Bismillahirrahmanirrahim
Meded Ya Resulullah
Destur Ya Ali, Destur Ya Mehdi, Destur Ya Rical’el Gayb
Himmet Ya İsa Ruhullah as.
Hakkı apaçık ve dosdoğru kılan Allah’a şükürler olsun. Müminleri kardeş kılan, yeryüzünde şeref kisvesiyle dolaştıran Allah, tüm noksanlardan münezzehtir. O el Mümindir. Biz O’nun sıfatına bulanır, apaçık olan hakka yüzümüzü döneriz. O yüzden Rabbine itaat eden her müminin basireti açıktır. Cahil dahi olsa ariftir, hakkı ve gerçeği apaçık görür.
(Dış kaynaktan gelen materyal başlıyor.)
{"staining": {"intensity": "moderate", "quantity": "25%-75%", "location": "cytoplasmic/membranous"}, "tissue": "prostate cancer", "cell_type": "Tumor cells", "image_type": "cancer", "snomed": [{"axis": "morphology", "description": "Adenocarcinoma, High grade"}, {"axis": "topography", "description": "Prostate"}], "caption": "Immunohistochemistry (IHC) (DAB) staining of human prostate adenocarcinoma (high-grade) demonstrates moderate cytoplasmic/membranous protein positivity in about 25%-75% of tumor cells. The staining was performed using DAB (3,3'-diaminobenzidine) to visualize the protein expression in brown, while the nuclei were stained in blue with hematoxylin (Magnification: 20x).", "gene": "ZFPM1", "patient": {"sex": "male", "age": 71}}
Bu yüzdendir ki, ellerimiz- ayaklarımız bağlı bir şekilde, ekran karşısında bize kendi istediklerinin yansımasını izletiyor olsalar da, gönlümüz gerçeği sezer ve bilir. Yeter ki gönül sesini dinleyebilecek kadar dünyanın karmaşasından uzak durabilelim.
Yahudilerin haddi zorlayan zorbalıkları ve insanlıktan çıkmış vahşetini gördükçe, gönlümüz en derinden yaralandı. Ruhumuz zedelendi. Bu kontrolsüz bilgi akışında ne yapacağımızı şaşırdık, ne tepki vereceğimizi bilemedik.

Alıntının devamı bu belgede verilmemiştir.